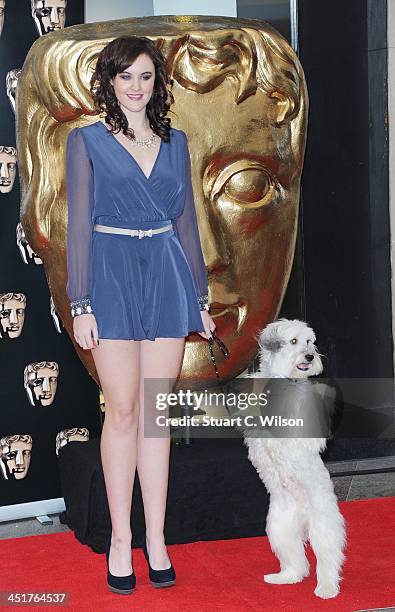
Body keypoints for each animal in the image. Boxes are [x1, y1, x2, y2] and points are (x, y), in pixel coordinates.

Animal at [243, 320, 348, 596]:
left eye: (310, 342)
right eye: (293, 341)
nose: (310, 356)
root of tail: (303, 515)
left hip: (323, 525)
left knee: (327, 558)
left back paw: (327, 588)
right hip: (279, 527)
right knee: (296, 561)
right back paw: (286, 577)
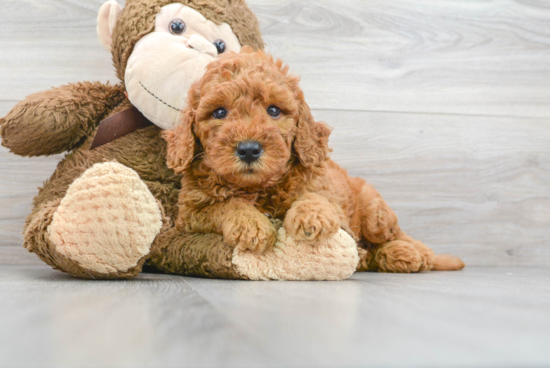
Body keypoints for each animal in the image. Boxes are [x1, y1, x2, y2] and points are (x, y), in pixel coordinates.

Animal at [165, 48, 466, 274]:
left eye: (273, 110)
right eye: (219, 112)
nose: (249, 149)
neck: (259, 188)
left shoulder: (328, 194)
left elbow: (317, 197)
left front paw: (311, 216)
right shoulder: (191, 213)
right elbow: (225, 205)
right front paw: (250, 224)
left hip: (374, 212)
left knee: (395, 235)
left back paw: (415, 252)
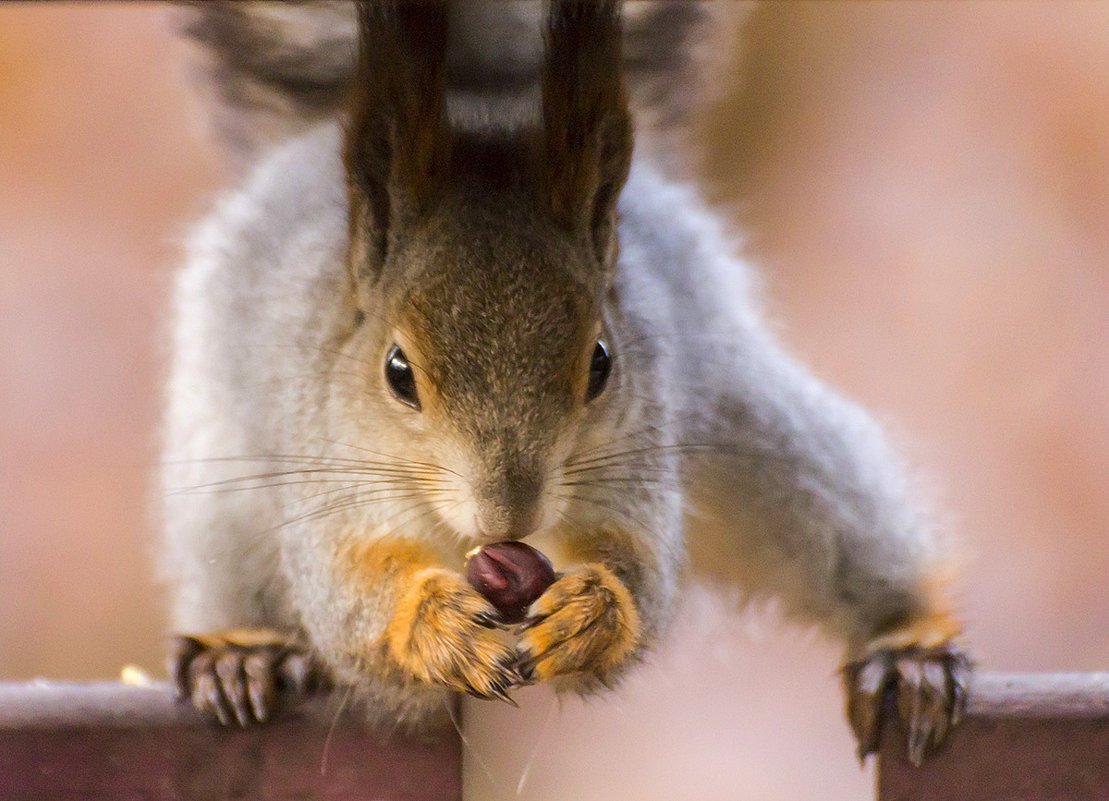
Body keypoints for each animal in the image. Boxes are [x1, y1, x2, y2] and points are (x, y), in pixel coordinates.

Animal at [164, 0, 971, 763]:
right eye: (397, 372)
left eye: (602, 363)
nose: (508, 516)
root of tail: (485, 95)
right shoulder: (328, 468)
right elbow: (346, 590)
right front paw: (434, 623)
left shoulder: (637, 453)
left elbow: (642, 562)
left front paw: (595, 610)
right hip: (222, 492)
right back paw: (244, 655)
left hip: (762, 440)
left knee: (842, 525)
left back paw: (907, 651)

========================================

ASSIGNMENT
Without the pictures, return all the records precisely as they stand.

WORKED SOLUTION
Body keypoints for each animal in the image. Boxes are [x1, y1, x2, y2] and points are (x, y), in pixel coordinates.

Animal at [243, 320, 348, 596]:
left eye: (310, 342)
right eye: (293, 341)
nose: (310, 356)
root of tail: (303, 515)
left hip: (323, 525)
left knee: (327, 558)
left back paw: (327, 588)
right hip: (279, 527)
right knee: (296, 561)
right back paw: (286, 577)
Body keypoints for each animal in the image. Boxes are [x1, y1, x2, y2] and points are (x, y), in pixel coordinates.

Animal at [165, 48, 466, 274]:
left eye: (273, 110)
right eye: (219, 112)
nose: (249, 149)
neck: (259, 188)
left shoulder: (328, 194)
left elbow: (317, 197)
left front paw: (311, 216)
right shoulder: (191, 213)
right elbow: (225, 205)
right front paw: (250, 224)
left hip: (374, 212)
left knee: (395, 235)
left back paw: (415, 252)
Body keypoints for each animal in the image. Boxes are [x1, y1, x2, y2] and points are (x, y), in pixel coordinates.

Animal at [164, 0, 971, 763]:
right eye: (397, 372)
left eye: (602, 363)
nose: (508, 516)
root of tail: (485, 95)
right shoulder: (328, 468)
right elbow: (346, 590)
right front paw: (434, 623)
left shoulder: (637, 453)
left elbow: (642, 562)
left front paw: (595, 610)
right hip: (222, 492)
right back paw: (244, 655)
left hip: (762, 440)
left knee: (842, 525)
left back paw: (907, 651)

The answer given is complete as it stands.